The suprise comes when the ship starts tilting downwards a bit (everything starts slowly going to shit) until the point where everything's gone sideways and then for the grand finale the rear of the ship snaps off (scotland ceeds) and Nessie comes along to eat everything.
should have said titanic as in the word titanic and not try to relate it to the fucking museum
[QUOTE=TheMrFailz;51308308]Let me fix that a little:
The country will hit an iceburg (economy downturn), people will be concerned, things will go back to normal shortly after words for a little while and the rich will think everything's fine (all the while the poor are drowning downstairs).
The suprise comes when the ship starts tilting downwards a bit (everything starts slowly going to shit) until the point where everything's gone sideways and then for the grand finale the rear of the ship snaps off (scotland ceeds) and Nessie comes along to eat everything.[/QUOTE]

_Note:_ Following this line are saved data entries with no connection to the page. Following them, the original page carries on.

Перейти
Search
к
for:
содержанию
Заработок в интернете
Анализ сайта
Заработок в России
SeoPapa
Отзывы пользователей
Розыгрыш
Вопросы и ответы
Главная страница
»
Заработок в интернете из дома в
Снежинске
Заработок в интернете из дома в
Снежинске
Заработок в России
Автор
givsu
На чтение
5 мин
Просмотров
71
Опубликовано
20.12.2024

Scotland ceeds and Northern Ireland decides fuck sorting out any border, lets join Ireland.
Scotland and Ireland then decide to bro up in a tag team and form a united Celtic union, Wales being as patriotic as it is thinks that joining in on this new country is a fukken great idea (Completely forgetting about the whole EU thing now because being part of the Celtic union sounds fukken sweet, also Parliment won't match EU funding)
This leaves England to itself and surrounded by the sweet new bromanship of the Celtic Union where all the counties are represented as clans and we all get drunk every two years in a huge field somewhere and call it a cultural show.
The future as predicted by me.
This whole thing is such a fucking mess and I just want it to end.
[QUOTE=Pie_Tony;51308641]Scotland ceeds and Northern Ireland decides fuck sorting out any border, lets join Ireland.
Scotland and Ireland then decide to bro up in a tag team and form a united Celtic union, Wales being as patriotic as it is thinks that joining in on this new country is a fukken great idea (Completely forgetting about the whole EU thing now because being part of the Celtic union sounds fukken sweet, also Parliment won't match EU funding)
This leaves England to itself and surrounded by the sweet new bromanship of the Celtic Union where all the counties are represented as clans and we all get drunk every two years in a huge field somewhere and call it a cultural show.
The future as predicted by me.[/QUOTE]
Id suggest Cornwall would like to join but they're proudly standing on the deck of HMS Brexit saying 'at least we won't be short of ice cubes for our cocktails'
Don't you get it? He's trying to warn you!